Concernant les opérations, l'addition et la soustraction de deux nombres complexes z1 = a + ib et z2 = c + id se réalisent composante par composante : (a + c) + i(b + d) pour l'addition et (a - c) + i(b - d) pour la soustraction. La multiplication, quant à elle, suit la règle distributive, tenant compte que i² = -1 : z1 × z2 = (ac - bd) + i(ad + bc).
Le module d'un nombre complexe z = a + ib, noté |z|, est donné par |z| = √(a² + b²). Il représente la distance entre l'origine du plan complexe et le point associé à z. Cela se traduit par la longueur du vecteur représentant z dans le plan complexe. L'argument d'un nombre complexe, généralement noté arg(z), est l'angle θ (en radians ou degrés) que forme le vecteur avec l'axe des réels positifs. Cet angle est mesuré dans le sens anti-horaire. Le module et l'argument sont particulièrement importants pour la représentation polaire des nombres complexes : z = |z|(cos θ + i sin θ), également notée z = |z|e^(iθ).
Les nombres complexes trouvent des applications étendues non seulement en mathématiques pures, mais aussi en ingénierie, en physique et en divers domaines technologiques. Par exemple, ils sont utilisés pour résoudre des équations polynomiales qui n'ont pas de solutions réelles.
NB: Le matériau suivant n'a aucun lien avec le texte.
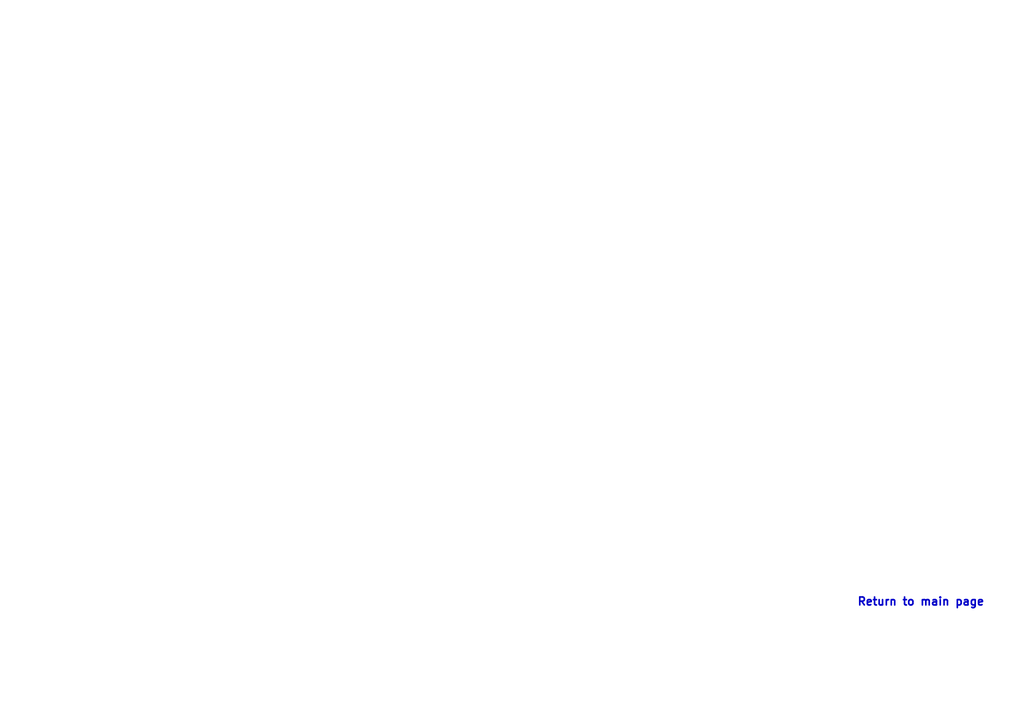
<source format=kicad_sch>
(kicad_sch
	(version 20231120)
	(generator "eeschema")
	(generator_version "8.0")
	(uuid "af89405c-9247-4a48-972a-11db60890874")
	(paper "A3")
	(title_block
		(title "Super Capacitor Module (SCM)")
		(date "2024-06-22")
		(rev "v1.0")
		(company "NUS Calibur Robotics")
		(comment 2 "Authors : Wx, Yassine Bakkali")
	)
	(lib_symbols)
	(text "Return to main page"
		(exclude_from_sim no)
		(at 377.698 246.888 0)
		(effects
			(font
				(size 3.27 3.27)
				(thickness 0.654)
				(bold yes)
			)
			(href "#1")
		)
		(uuid "0a870772-f71d-4a35-bf95-80a88582ac91")
	)
)

</source>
De plus, la transformation de Fourier et les circuits électriques exploitent les propriétés des nombres complexes pour analyser les signaux et leurs fréquences. Par ailleurs, les opérations telles que la rotation et la dilatation sur le plan complexe sont souvent interprétées en termes de multiplication par des nombres complexes sous forme polaire, exploitant ainsi le module et l'argument.